Asked by one supervisor how SB 1070, if judicially authorized, would affect law enforcement in Cochise County, Dever said there would be a minimal impact given his department’s existing commitment to ferreting out illegal immigrants.

But if the court forced “Obama to lift the suit,” the law would greatly affect Cochise County by allowing the state of Arizona to eliminate “sanctuary cities” – unnamed but presumably Tucson, Flagstaff, San Luis, and  other local governments in Arizona that have repudiated SB 1070 as a threat to public safety and civil rights in their communities.
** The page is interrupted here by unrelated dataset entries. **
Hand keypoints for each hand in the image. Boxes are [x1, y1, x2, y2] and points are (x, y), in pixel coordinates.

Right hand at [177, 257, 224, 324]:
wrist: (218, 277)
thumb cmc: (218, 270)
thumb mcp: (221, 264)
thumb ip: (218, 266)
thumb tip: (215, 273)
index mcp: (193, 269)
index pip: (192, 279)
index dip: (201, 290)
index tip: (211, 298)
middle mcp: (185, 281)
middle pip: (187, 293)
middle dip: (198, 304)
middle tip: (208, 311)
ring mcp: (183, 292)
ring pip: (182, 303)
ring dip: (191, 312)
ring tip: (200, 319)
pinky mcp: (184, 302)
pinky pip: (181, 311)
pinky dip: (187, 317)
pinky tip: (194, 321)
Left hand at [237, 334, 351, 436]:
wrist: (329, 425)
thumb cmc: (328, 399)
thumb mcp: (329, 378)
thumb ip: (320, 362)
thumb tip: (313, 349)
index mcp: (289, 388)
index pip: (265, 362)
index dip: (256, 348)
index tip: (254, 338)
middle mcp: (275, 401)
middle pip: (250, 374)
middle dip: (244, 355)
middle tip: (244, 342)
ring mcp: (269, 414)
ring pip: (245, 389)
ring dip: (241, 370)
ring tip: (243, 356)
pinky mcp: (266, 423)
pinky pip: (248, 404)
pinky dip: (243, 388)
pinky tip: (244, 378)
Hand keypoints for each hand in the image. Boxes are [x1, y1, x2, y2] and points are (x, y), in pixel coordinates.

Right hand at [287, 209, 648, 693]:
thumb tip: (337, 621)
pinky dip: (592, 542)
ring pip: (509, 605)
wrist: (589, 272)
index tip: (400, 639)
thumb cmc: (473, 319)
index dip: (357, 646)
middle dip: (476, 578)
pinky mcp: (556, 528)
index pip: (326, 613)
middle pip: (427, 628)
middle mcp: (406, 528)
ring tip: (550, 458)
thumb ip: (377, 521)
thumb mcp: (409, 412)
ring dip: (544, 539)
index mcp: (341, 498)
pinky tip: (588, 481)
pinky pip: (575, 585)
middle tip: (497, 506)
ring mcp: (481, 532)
“SB 1070 requires me to divert department resources away from serious crimes not only to conduct immigration-status inquiries, but to arrest persons who pose no threat to public safety,” wrote San Luis Police Chief Rick Flores, as part of testimony against the implementation of the harsh anti-immigrant law.

The Cochise County Board of Supervisors unanimously approved Dever’s request to intervene with the assistance of the Legacy Foundation and the Rose Law Group in the appeal hearing that started November 1. But the Circuit Court ruled against the petition to intervene.

Nonetheless, Arizona’s hallowed trio of hard-line border security sheriffs – Dever, Babeu, and Sheriff Joe Arpaio of Maricopa County – traveled to San Francisco for a media event in which they collectively viewed the appeal hearing before 9th Circuit Court of Appeals, offering their caustic comments about the DOJ’s presentation and approving observations about the performance of Arizona legal contingent.

Serving as Dever’s attorney, Brian Bergin, head of the Rose Law Group’s Litigation Department, was on hand to bolster support for the bill and to shape the advocacy campaign. “The Obama administration’s approach has sent a clear message to Sheriff Dever and the people of Arizona that we’re not going to protect you and do not try to protect yourself,” wrote Bergin.

The increasingly outspoken Dever – who along with Sheriff Babeu have become media stars in the border security debate – said, by way of Bergin, that “hordes of men, women and children have been kidnapped, trafficked, tortured, and even murdered as drug runners battle over territory in Southern Arizona.” 
No evidence was offered about these hordes of victims. 

Nor was there any acknowledgement that southern Arizona has experience steady declines in crime rates over the past several years and dramatic drops in immigrant apprehensions in the last two years.

What is more, neither the border sheriffs, the Legacy Foundation, the Republican law group, nor the Arizona Republican leadership rise above the politics of the border security battle to the heart of how deeply flawed U.S. policies – failed drug wars, drug prohibition, and policies that encourage the continued demand for the cheap labor illegal immigrants – are at the heart of the border control crisis -- not the absence of more enforcement, more walls, and more high-tech surveillance.